Whenever "натуральный" appears in a line, please copy that line from the data.

------------------------------------------------------------

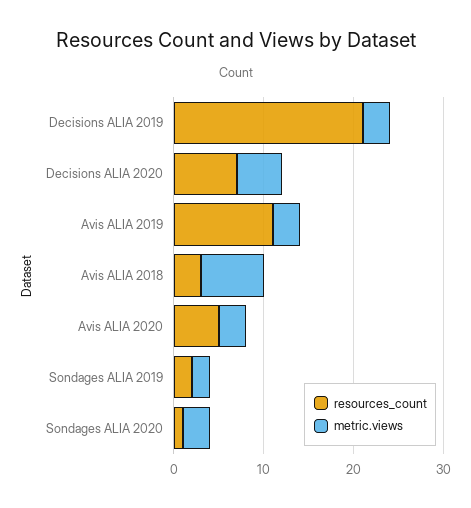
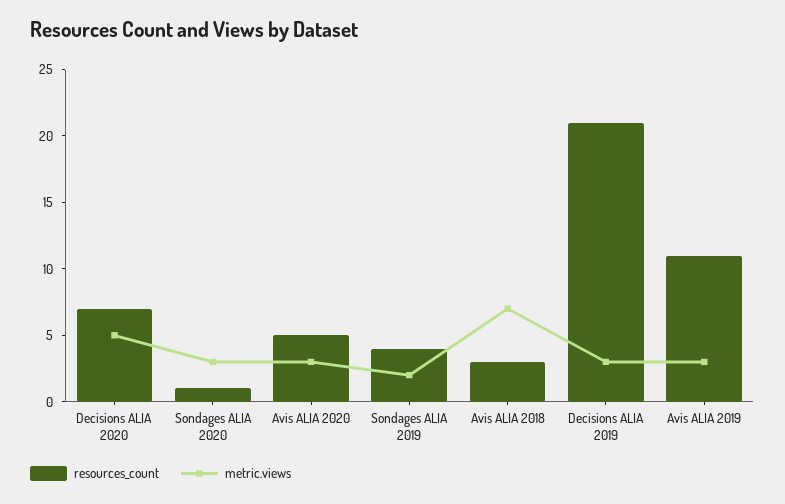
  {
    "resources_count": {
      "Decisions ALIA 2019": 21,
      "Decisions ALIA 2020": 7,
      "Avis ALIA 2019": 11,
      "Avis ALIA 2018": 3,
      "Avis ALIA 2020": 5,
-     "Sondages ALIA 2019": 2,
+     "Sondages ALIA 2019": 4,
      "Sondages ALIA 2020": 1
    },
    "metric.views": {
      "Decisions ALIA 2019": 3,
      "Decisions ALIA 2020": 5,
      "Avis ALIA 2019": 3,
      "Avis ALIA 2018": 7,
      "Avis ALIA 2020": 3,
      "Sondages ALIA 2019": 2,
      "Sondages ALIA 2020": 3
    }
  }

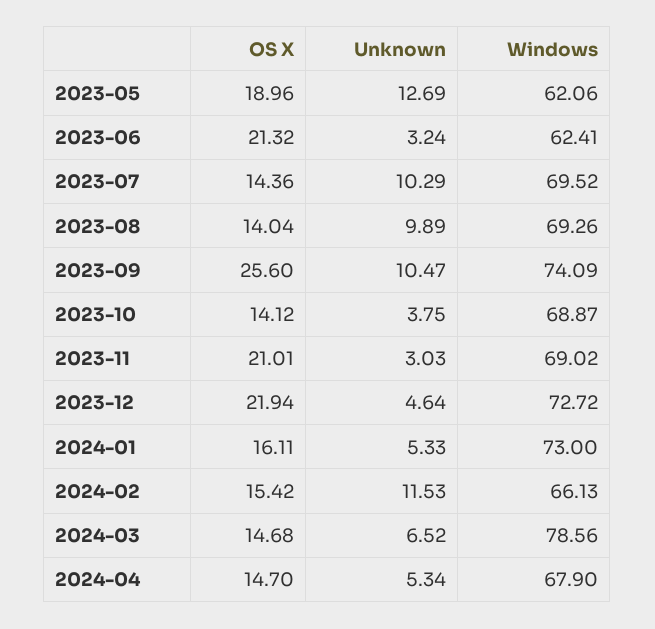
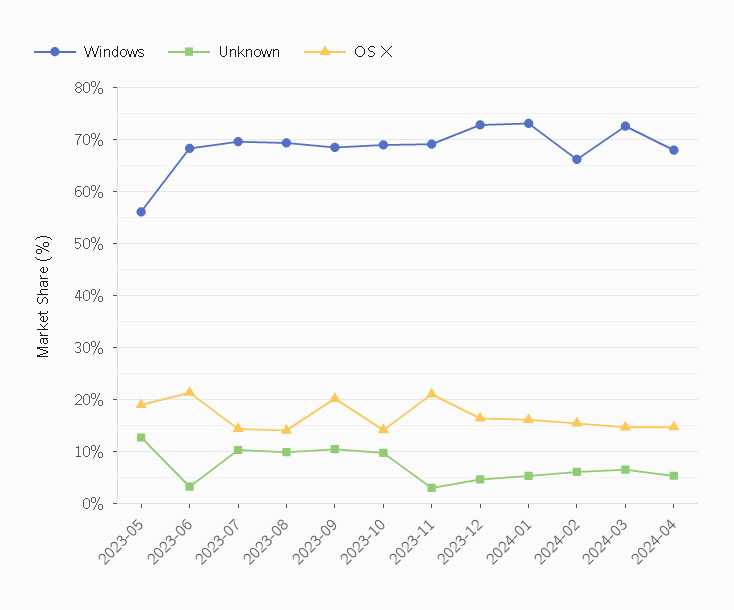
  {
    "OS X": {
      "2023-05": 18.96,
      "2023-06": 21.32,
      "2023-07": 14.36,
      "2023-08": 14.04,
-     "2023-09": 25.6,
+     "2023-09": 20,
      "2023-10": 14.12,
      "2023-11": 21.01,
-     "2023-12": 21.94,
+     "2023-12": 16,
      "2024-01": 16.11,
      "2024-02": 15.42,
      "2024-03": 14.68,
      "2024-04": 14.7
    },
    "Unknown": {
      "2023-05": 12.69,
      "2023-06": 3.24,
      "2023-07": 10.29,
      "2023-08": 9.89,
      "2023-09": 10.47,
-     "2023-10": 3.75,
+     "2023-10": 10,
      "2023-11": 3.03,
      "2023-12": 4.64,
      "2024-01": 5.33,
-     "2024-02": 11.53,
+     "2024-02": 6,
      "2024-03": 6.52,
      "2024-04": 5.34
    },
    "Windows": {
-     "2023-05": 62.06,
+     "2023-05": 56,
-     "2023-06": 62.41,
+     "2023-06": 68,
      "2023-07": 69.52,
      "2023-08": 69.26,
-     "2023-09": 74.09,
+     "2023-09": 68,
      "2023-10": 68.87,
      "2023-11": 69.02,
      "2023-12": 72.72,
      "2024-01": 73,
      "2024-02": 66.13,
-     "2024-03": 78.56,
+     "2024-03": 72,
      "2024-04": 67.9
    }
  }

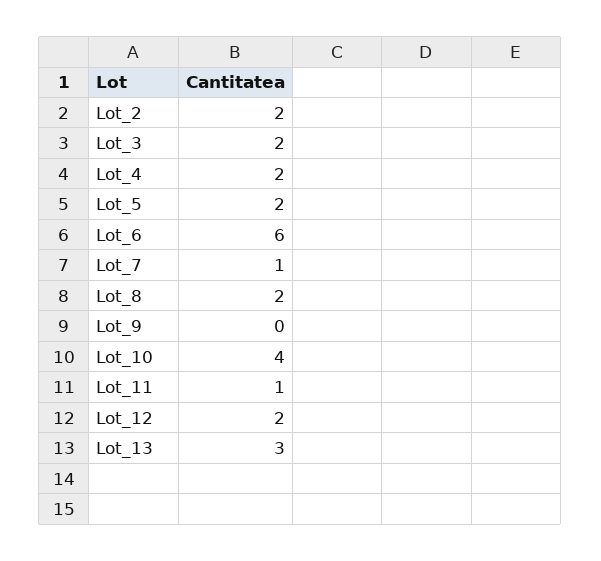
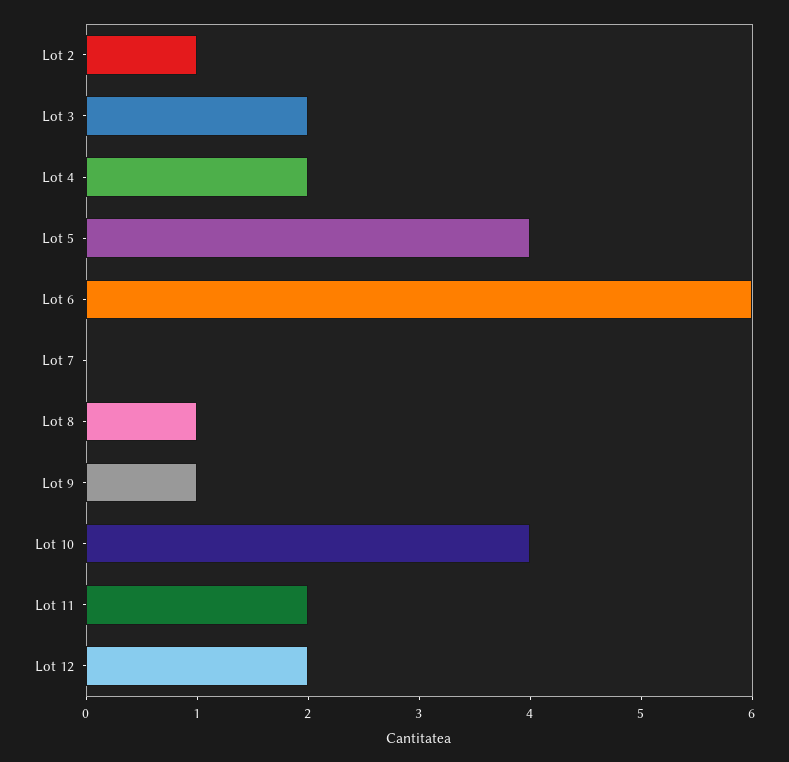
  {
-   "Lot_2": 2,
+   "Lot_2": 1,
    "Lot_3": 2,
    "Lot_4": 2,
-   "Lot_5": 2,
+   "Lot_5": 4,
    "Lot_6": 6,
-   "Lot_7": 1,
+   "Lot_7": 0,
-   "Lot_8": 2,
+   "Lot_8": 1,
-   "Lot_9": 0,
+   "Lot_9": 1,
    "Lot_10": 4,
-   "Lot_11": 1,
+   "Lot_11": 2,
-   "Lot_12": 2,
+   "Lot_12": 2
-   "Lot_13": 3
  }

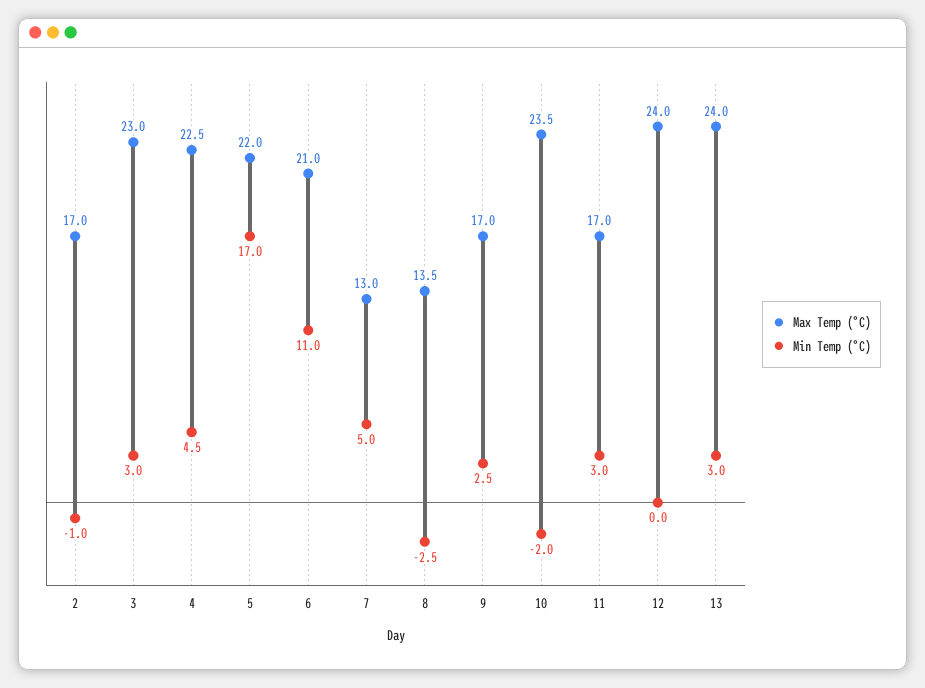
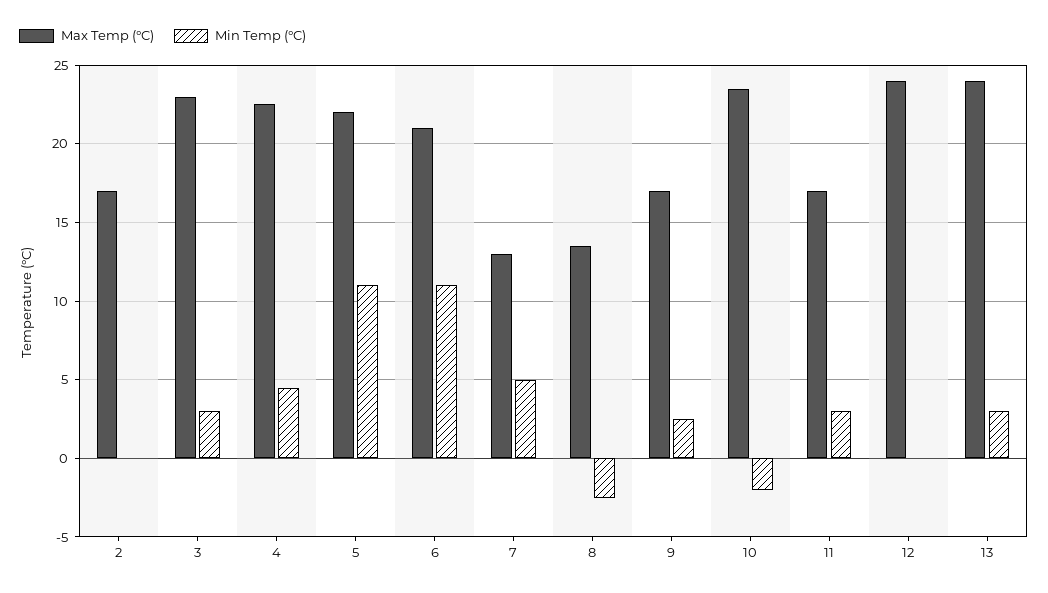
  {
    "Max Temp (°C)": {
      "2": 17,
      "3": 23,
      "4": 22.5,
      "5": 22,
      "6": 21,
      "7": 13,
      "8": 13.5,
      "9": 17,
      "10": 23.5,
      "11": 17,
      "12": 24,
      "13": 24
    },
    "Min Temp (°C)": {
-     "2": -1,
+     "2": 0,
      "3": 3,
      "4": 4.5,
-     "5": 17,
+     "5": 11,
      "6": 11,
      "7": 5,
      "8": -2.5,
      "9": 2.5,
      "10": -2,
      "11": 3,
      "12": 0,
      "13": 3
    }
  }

------------------------------------------------------------

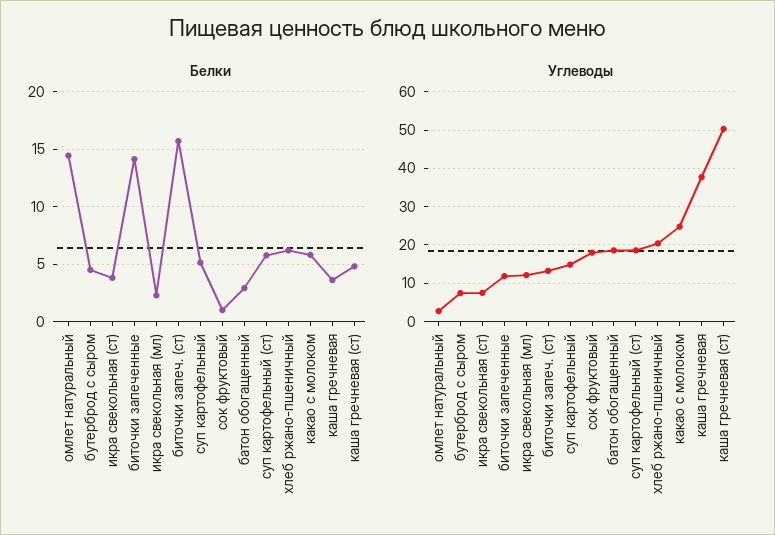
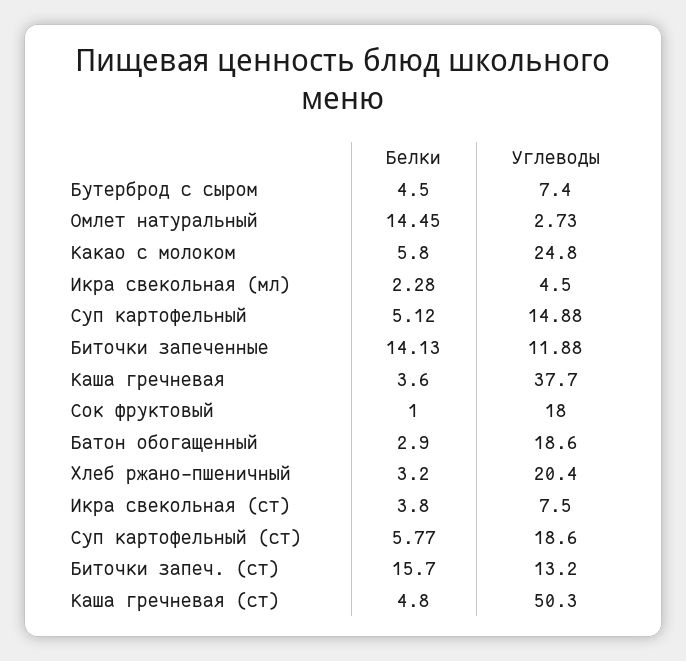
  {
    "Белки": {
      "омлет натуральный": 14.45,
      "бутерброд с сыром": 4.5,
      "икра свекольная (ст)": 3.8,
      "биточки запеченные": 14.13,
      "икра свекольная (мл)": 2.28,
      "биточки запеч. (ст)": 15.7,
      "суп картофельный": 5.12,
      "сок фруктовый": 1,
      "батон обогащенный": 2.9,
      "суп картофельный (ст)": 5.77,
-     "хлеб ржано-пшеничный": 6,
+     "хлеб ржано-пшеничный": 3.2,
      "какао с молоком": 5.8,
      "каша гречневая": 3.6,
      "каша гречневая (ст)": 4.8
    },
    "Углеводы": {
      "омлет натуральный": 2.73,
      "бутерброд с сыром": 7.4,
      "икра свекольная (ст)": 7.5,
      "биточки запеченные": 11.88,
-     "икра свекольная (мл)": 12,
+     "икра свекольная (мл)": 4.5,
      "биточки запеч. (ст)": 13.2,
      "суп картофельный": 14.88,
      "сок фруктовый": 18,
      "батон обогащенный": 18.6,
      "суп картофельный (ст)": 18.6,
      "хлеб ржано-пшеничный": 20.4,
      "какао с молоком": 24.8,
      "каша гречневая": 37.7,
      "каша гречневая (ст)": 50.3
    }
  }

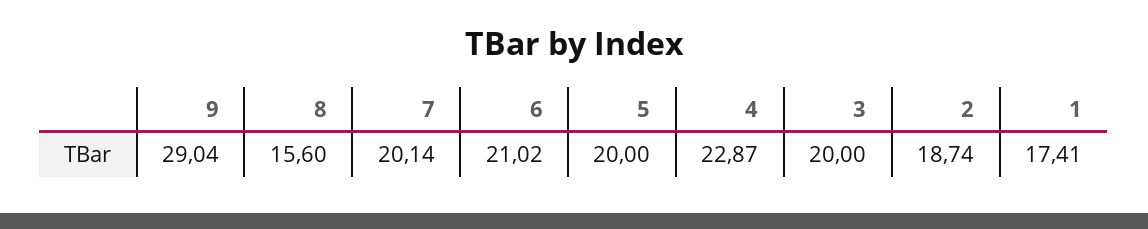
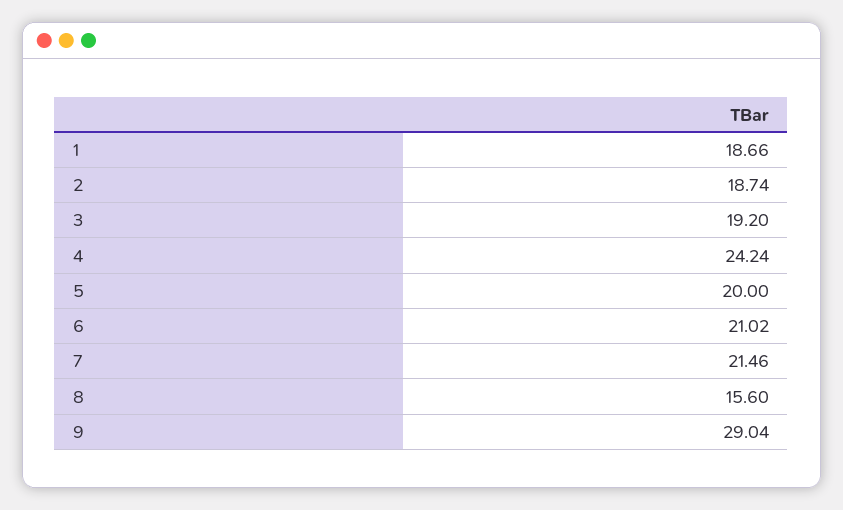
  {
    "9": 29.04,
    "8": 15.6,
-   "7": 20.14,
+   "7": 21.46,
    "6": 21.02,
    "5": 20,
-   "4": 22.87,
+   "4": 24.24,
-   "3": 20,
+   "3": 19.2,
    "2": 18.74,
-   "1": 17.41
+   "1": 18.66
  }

------------------------------------------------------------

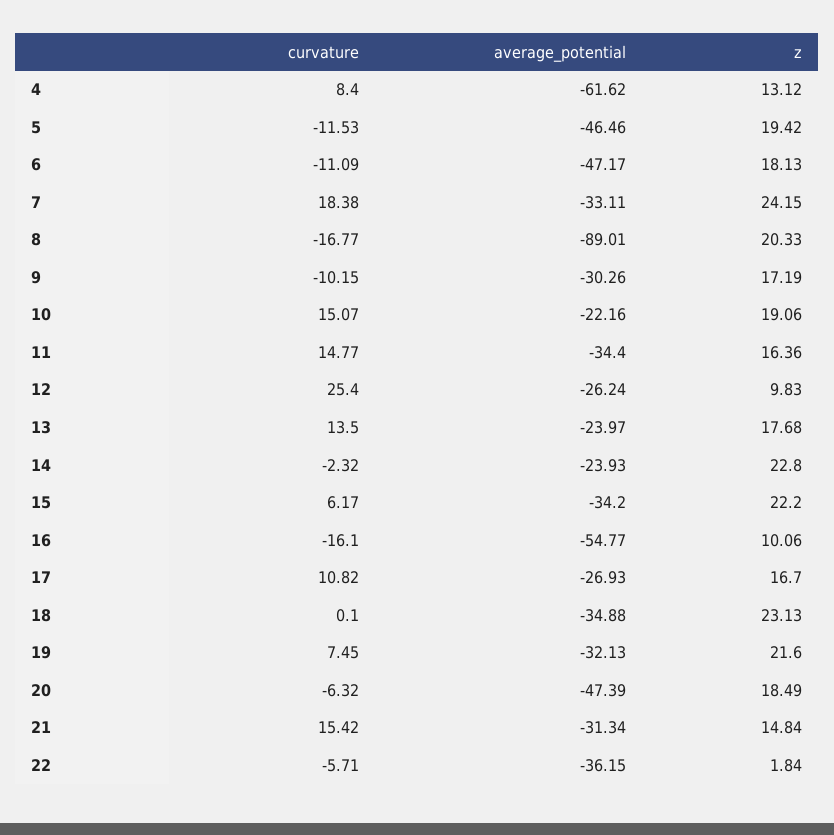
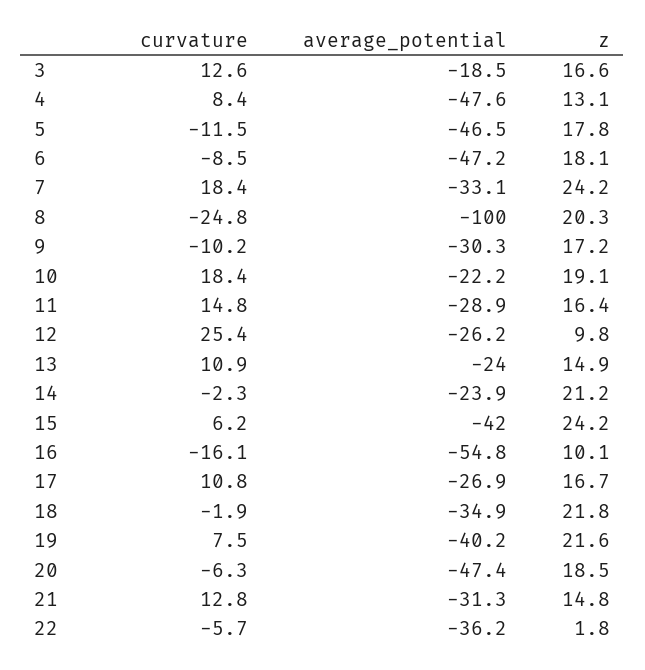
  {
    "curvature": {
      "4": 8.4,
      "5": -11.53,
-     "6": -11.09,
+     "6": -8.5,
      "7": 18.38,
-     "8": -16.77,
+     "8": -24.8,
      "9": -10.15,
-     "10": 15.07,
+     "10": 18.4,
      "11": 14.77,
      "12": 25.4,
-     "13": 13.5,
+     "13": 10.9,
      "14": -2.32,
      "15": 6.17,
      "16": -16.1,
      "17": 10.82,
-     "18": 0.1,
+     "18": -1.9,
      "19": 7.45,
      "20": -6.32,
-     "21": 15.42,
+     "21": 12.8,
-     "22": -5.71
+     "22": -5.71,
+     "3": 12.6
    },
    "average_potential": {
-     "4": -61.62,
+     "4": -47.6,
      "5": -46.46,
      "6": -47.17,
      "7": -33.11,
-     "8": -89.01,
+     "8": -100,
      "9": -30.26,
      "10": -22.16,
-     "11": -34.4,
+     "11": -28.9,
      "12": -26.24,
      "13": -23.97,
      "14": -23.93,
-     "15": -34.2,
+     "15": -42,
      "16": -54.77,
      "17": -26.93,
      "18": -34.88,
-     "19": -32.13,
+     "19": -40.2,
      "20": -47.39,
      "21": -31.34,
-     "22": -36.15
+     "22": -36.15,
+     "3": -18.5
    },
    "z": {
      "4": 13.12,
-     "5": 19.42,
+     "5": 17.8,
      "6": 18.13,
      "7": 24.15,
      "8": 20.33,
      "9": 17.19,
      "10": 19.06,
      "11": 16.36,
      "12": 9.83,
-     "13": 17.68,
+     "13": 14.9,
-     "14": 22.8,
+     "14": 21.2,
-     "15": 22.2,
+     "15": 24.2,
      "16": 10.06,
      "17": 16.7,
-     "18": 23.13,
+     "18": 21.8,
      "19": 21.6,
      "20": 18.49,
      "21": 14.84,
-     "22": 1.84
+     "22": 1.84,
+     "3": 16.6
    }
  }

------------------------------------------------------------

_YOUR SOLUTION:_
      "омлет натуральный": 14.45,
      "омлет натуральный": 2.73,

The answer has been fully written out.